Prévention

A Winterthour, un réseau contre l’extrémisme

Les départs pour le djihad de plusieurs jeunes de Winterthour ont fait les gros titres et plongé la seconde ville du canton de Zurich dans un profond malaise. Les autorités ont mis sur pied un bureau contre l’extrémisme. Premier bilan après cent jours d’activité

C’est une enseignante, qui observe un soudain changement dans le comportement d’un élève de 13 ans: le garçon est absent en cours, il raconte avoir visionné des vidéos djihadistes. Ou encore un père, qui découvre dans l’historique de l’ordinateur familial les recherches de son fils, récemment converti à l’islam, pour savoir comment se rendre en Syrie, ainsi qu’une note disant que «le djihad est un devoir». Tous deux ont contacté Urs Allemann au cours des trois derniers mois pour lui faire part de leurs inquiétudes.

Accalmie du côté des départs pour le djihad

L’homme est le nouveau responsable du bureau contre l’extrémisme de la ville de Winterthour. Vendredi lors d’une conférence de presse, il dressait un premier bilan, après cent jours d’activité. Sur 17 cas traités, dont les deux précédemment cités anonymement, seul un – le jeune homme de 19 ans qui souhaitait se rendre en Syrie – a nécessité un signalement à la police.

Ces derniers mois, la Suisse a connu une accalmie du côté des départs pour le djihad. Mais, au cours des dernières années, sur les 78 «voyageurs du djihad» recensés par le Service du renseignement de la Confédération depuis 2001, près d’une dizaine provenait de Winterthour. «Notre ville n’est pas un cas particulier, il existe d’autres réseaux similaires en Suisse», a tenu à souligner Nicolas Galladé, responsable du Département social de la ville, devant les médias venus nombreux.
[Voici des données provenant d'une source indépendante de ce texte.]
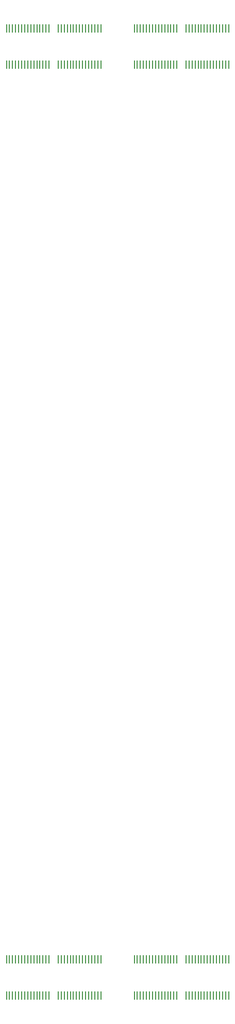
<source format=gbp>
G04 #@! TF.GenerationSoftware,KiCad,Pcbnew,(5.1.9)-1*
G04 #@! TF.CreationDate,2021-12-19T15:13:43-05:00*
G04 #@! TF.ProjectId,backplane-breakout-FPC,6261636b-706c-4616-9e65-2d627265616b,rev?*
G04 #@! TF.SameCoordinates,Original*
G04 #@! TF.FileFunction,Paste,Bot*
G04 #@! TF.FilePolarity,Positive*
%FSLAX46Y46*%
G04 Gerber Fmt 4.6, Leading zero omitted, Abs format (unit mm)*
G04 Created by KiCad (PCBNEW (5.1.9)-1) date 2021-12-19 15:13:43*
%MOMM*%
%LPD*%
G01*
G04 APERTURE LIST*
%ADD10R,0.280000X1.350000*%
G04 APERTURE END LIST*
D10*
X132750000Y-30950000D03*
X132750000Y-25050000D03*
X132250000Y-30950000D03*
X132250000Y-25050000D03*
X131750000Y-30950000D03*
X131750000Y-25050000D03*
X131250000Y-30950000D03*
X131250000Y-25050000D03*
X130750000Y-30950000D03*
X130750000Y-25050000D03*
X130250000Y-30950000D03*
X130250000Y-25050000D03*
X129750000Y-30950000D03*
X129750000Y-25050000D03*
X129250000Y-30950000D03*
X129250000Y-25050000D03*
X128750000Y-30950000D03*
X128750000Y-25050000D03*
X128250000Y-30950000D03*
X128250000Y-25050000D03*
X127750000Y-30950000D03*
X127750000Y-25050000D03*
X127250000Y-30950000D03*
X127250000Y-25050000D03*
X126750000Y-30950000D03*
X126750000Y-25050000D03*
X126250000Y-30950000D03*
X126250000Y-25050000D03*
X125750000Y-30950000D03*
X125750000Y-25050000D03*
X124250000Y-30950000D03*
X124250000Y-25050000D03*
X123750000Y-30950000D03*
X123750000Y-25050000D03*
X123250000Y-30950000D03*
X123250000Y-25050000D03*
X122750000Y-30950000D03*
X122750000Y-25050000D03*
X122250000Y-30950000D03*
X122250000Y-25050000D03*
X121750000Y-30950000D03*
X121750000Y-25050000D03*
X121250000Y-30950000D03*
X121250000Y-25050000D03*
X120750000Y-30950000D03*
X120750000Y-25050000D03*
X120250000Y-30950000D03*
X120250000Y-25050000D03*
X119750000Y-30950000D03*
X119750000Y-25050000D03*
X119250000Y-30950000D03*
X119250000Y-25050000D03*
X118750000Y-30950000D03*
X118750000Y-25050000D03*
X118250000Y-30950000D03*
X118250000Y-25050000D03*
X117750000Y-30950000D03*
X117750000Y-25050000D03*
X117250000Y-30950000D03*
X117250000Y-25050000D03*
X153750000Y-183350000D03*
X153750000Y-177450000D03*
X153250000Y-183350000D03*
X153250000Y-177450000D03*
X152750000Y-183350000D03*
X152750000Y-177450000D03*
X152250000Y-183350000D03*
X152250000Y-177450000D03*
X151750000Y-183350000D03*
X151750000Y-177450000D03*
X151250000Y-183350000D03*
X151250000Y-177450000D03*
X150750000Y-183350000D03*
X150750000Y-177450000D03*
X150250000Y-183350000D03*
X150250000Y-177450000D03*
X149750000Y-183350000D03*
X149750000Y-177450000D03*
X149250000Y-183350000D03*
X149250000Y-177450000D03*
X148750000Y-183350000D03*
X148750000Y-177450000D03*
X148250000Y-183350000D03*
X148250000Y-177450000D03*
X147750000Y-183350000D03*
X147750000Y-177450000D03*
X147250000Y-183350000D03*
X147250000Y-177450000D03*
X146750000Y-183350000D03*
X146750000Y-177450000D03*
X145250000Y-183350000D03*
X145250000Y-177450000D03*
X144750000Y-183350000D03*
X144750000Y-177450000D03*
X144250000Y-183350000D03*
X144250000Y-177450000D03*
X143750000Y-183350000D03*
X143750000Y-177450000D03*
X143250000Y-183350000D03*
X143250000Y-177450000D03*
X142750000Y-183350000D03*
X142750000Y-177450000D03*
X142250000Y-183350000D03*
X142250000Y-177450000D03*
X141750000Y-183350000D03*
X141750000Y-177450000D03*
X141250000Y-183350000D03*
X141250000Y-177450000D03*
X140750000Y-183350000D03*
X140750000Y-177450000D03*
X140250000Y-183350000D03*
X140250000Y-177450000D03*
X139750000Y-183350000D03*
X139750000Y-177450000D03*
X139250000Y-183350000D03*
X139250000Y-177450000D03*
X138750000Y-183350000D03*
X138750000Y-177450000D03*
X138250000Y-183350000D03*
X138250000Y-177450000D03*
X132750000Y-183350000D03*
X132750000Y-177450000D03*
X132250000Y-183350000D03*
X132250000Y-177450000D03*
X131750000Y-183350000D03*
X131750000Y-177450000D03*
X131250000Y-183350000D03*
X131250000Y-177450000D03*
X130750000Y-183350000D03*
X130750000Y-177450000D03*
X130250000Y-183350000D03*
X130250000Y-177450000D03*
X129750000Y-183350000D03*
X129750000Y-177450000D03*
X129250000Y-183350000D03*
X129250000Y-177450000D03*
X128750000Y-183350000D03*
X128750000Y-177450000D03*
X128250000Y-183350000D03*
X128250000Y-177450000D03*
X127750000Y-183350000D03*
X127750000Y-177450000D03*
X127250000Y-183350000D03*
X127250000Y-177450000D03*
X126750000Y-183350000D03*
X126750000Y-177450000D03*
X126250000Y-183350000D03*
X126250000Y-177450000D03*
X125750000Y-183350000D03*
X125750000Y-177450000D03*
X124250000Y-183350000D03*
X124250000Y-177450000D03*
X123750000Y-183350000D03*
X123750000Y-177450000D03*
X123250000Y-183350000D03*
X123250000Y-177450000D03*
X122750000Y-183350000D03*
X122750000Y-177450000D03*
X122250000Y-183350000D03*
X122250000Y-177450000D03*
X121750000Y-183350000D03*
X121750000Y-177450000D03*
X121250000Y-183350000D03*
X121250000Y-177450000D03*
X120750000Y-183350000D03*
X120750000Y-177450000D03*
X120250000Y-183350000D03*
X120250000Y-177450000D03*
X119750000Y-183350000D03*
X119750000Y-177450000D03*
X119250000Y-183350000D03*
X119250000Y-177450000D03*
X118750000Y-183350000D03*
X118750000Y-177450000D03*
X118250000Y-183350000D03*
X118250000Y-177450000D03*
X117750000Y-183350000D03*
X117750000Y-177450000D03*
X117250000Y-183350000D03*
X117250000Y-177450000D03*
X153750000Y-30950000D03*
X153750000Y-25050000D03*
X153250000Y-30950000D03*
X153250000Y-25050000D03*
X152750000Y-30950000D03*
X152750000Y-25050000D03*
X152250000Y-30950000D03*
X152250000Y-25050000D03*
X151750000Y-30950000D03*
X151750000Y-25050000D03*
X151250000Y-30950000D03*
X151250000Y-25050000D03*
X150750000Y-30950000D03*
X150750000Y-25050000D03*
X150250000Y-30950000D03*
X150250000Y-25050000D03*
X149750000Y-30950000D03*
X149750000Y-25050000D03*
X149250000Y-30950000D03*
X149250000Y-25050000D03*
X148750000Y-30950000D03*
X148750000Y-25050000D03*
X148250000Y-30950000D03*
X148250000Y-25050000D03*
X147750000Y-30950000D03*
X147750000Y-25050000D03*
X147250000Y-30950000D03*
X147250000Y-25050000D03*
X146750000Y-30950000D03*
X146750000Y-25050000D03*
X145250000Y-30950000D03*
X145250000Y-25050000D03*
X144750000Y-30950000D03*
X144750000Y-25050000D03*
X144250000Y-30950000D03*
X144250000Y-25050000D03*
X143750000Y-30950000D03*
X143750000Y-25050000D03*
X143250000Y-30950000D03*
X143250000Y-25050000D03*
X142750000Y-30950000D03*
X142750000Y-25050000D03*
X142250000Y-30950000D03*
X142250000Y-25050000D03*
X141750000Y-30950000D03*
X141750000Y-25050000D03*
X141250000Y-30950000D03*
X141250000Y-25050000D03*
X140750000Y-30950000D03*
X140750000Y-25050000D03*
X140250000Y-30950000D03*
X140250000Y-25050000D03*
X139750000Y-30950000D03*
X139750000Y-25050000D03*
X139250000Y-30950000D03*
X139250000Y-25050000D03*
X138750000Y-30950000D03*
X138750000Y-25050000D03*
X138250000Y-30950000D03*
X138250000Y-25050000D03*
M02*

</source>
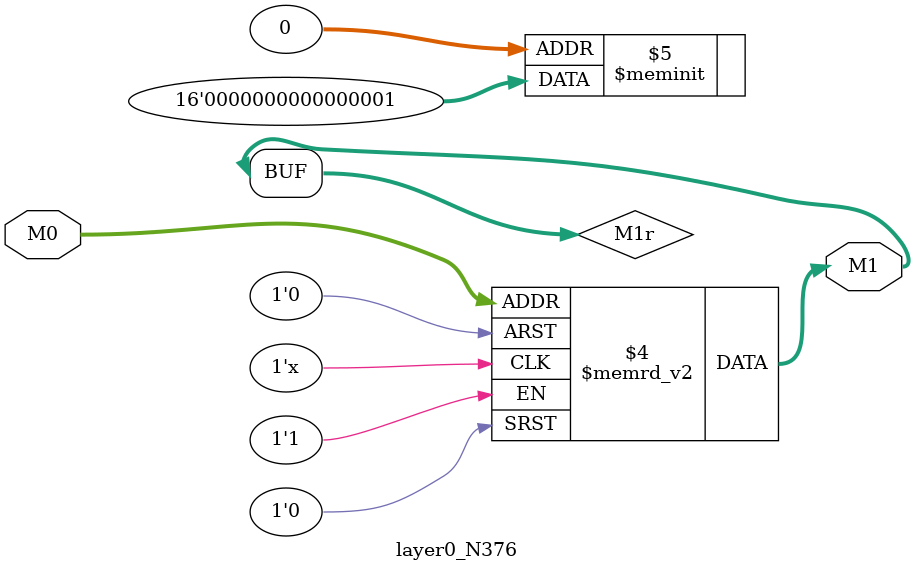
<source format=v>
module layer0_N376 ( input [2:0] M0, output [1:0] M1 );

	(*rom_style = "distributed" *) reg [1:0] M1r;
	assign M1 = M1r;
	always @ (M0) begin
		case (M0)
			3'b000: M1r = 2'b01;
			3'b100: M1r = 2'b00;
			3'b010: M1r = 2'b00;
			3'b110: M1r = 2'b00;
			3'b001: M1r = 2'b00;
			3'b101: M1r = 2'b00;
			3'b011: M1r = 2'b00;
			3'b111: M1r = 2'b00;

		endcase
	end
endmodule

</source>
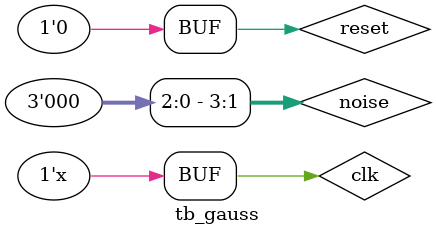
<source format=v>
`timescale 1ns/100ps
module tb_gauss();

reg clk;
reg reset;
wire [7:0] start_signal;
wire [7:0] stop_signal1;
wire [7:0] stop_signal2;
wire [7:0] stop_signal3;
wire [7:0] stop_signal4;
wire [7:0] stop_signal5;
wire [7:0] sum_signal;
reg [3:0] noise;

always #5 clk=~clk;
always #10 noise=$random;

assign sum_signal=start_signal+stop_signal1+stop_signal2+stop_signal3+stop_signal4+stop_signal5+noise;

initial 
    begin
	clk=1;
	reset=1;
	noise=0;
	#100 reset=0;
	end 


gauss_pulse #(.AMP(220),.DELAY(10)) u0
(
.clk(clk),
.reset(reset),
.signal(start_signal) 
);
gauss_pulse #(.AMP(200),.DELAY(40)) u1
(
.clk(clk),
.reset(reset),
.signal(stop_signal1) 
);
gauss_pulse #(.AMP(150),.DELAY(70)) u2
(
.clk(clk),
.reset(reset),
.signal(stop_signal2) 
);
gauss_pulse #(.AMP(120),.DELAY(100)) u3
(
.clk(clk),
.reset(reset),
.signal(stop_signal3) 
);
gauss_pulse #(.AMP(100),.DELAY(130)) u4
(
.clk(clk),
.reset(reset),
.signal(stop_signal4) 
);
gauss_pulse #(.AMP(80),.DELAY(160)) u5
(
.clk(clk),
.reset(reset),
.signal(stop_signal5) 
);

endmodule 
</source>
Construire un réseau, une priorité

Depuis son entrée en fonction le 1er octobre, Urs Allemann a surtout consacré son temps à construire un réseau, pierre angulaire de la stratégie de la ville en matière de prévention de la radicalisation. Il a noué un contact avec quelque 200 professionnels travaillant avec des jeunes – enseignants, assistants sociaux, policiers, responsables de mosquées, animateurs de quartiers – pour les «sensibiliser» à la thématique de l’extrémisme. «L’ensemble du système est soulagé qu’un bureau centralise les questions autour de l’extrémisme», souligne la ville.

Objectif: reconnaître le plus tôt possible les signes d’une radicalisation et intervenir auprès des personnes à risque avant qu’une infraction ne soit commise, «ligne rouge» au-delà de laquelle s’arrête le travail de prévention et commence celui de la police. Le bureau doit servir de pôle d’expertise sur l’extrémisme, mais aussi de centrale d’accueil pour les questions de la part de la population. Mission délicate: le système d’alerte repose sur l’entourage des jeunes, souvent réticent à signaler les agissements d’un proche si cela peut le conduire à une dénonciation à la police.

Une stratégie élaborée à partir d’exemples étrangers

Après un cursus à l’école professionnelle en travail social, Urs Allemann s’est spécialisé en coaching, médiation et supervision. C’est son expérience et son réseau de contact qui ont conduit la ville de Winterthour à l’approcher: après neuf années à la prévention de la violence juvénile auprès de la ville de Zurich, il a travaillé au sein d’un centre d’aide destiné aux enfants et adolescents.

Pour construire sa stratégie de prévention, Winterthour s’est inspirée d’autres exemples à l’étranger. Ainsi, la responsable du département de la prévention et des addictions de la ville Françoise Vogel a voyagé à Vilvorde avec délégation de la ville de Zurich. La cité Belge de 40 000 habitants passe pour un modèle de prévention en matière d’extrémisme: après avoir vu partir 28 jeunes vers le djihad elle est parvenue, à l’aide d’un réseau de prévention de proximité, à mettre fin à la série noire.

Plusieurs villes suisses ont pris des mesures

En Suisse, d’autres villes ont mis sur pied récemment des mesures contre la radicalisation. Zurich possède depuis une dizaine d’années une cellule pour la prévention de la violence. Depuis deux ans environ, deux de ses employés se sont spécialisés dans l’extrémisme et le terrorisme. Berne possède une cellule similaire, tandis que Bâle-ville a mis sur pied en novembre dernier une taskforce dédiée à la prévention de l’extrémisme, impliquant les principaux services cantonaux concernés: police, écoles, responsables de l’intégration, cliniques psychiatriques.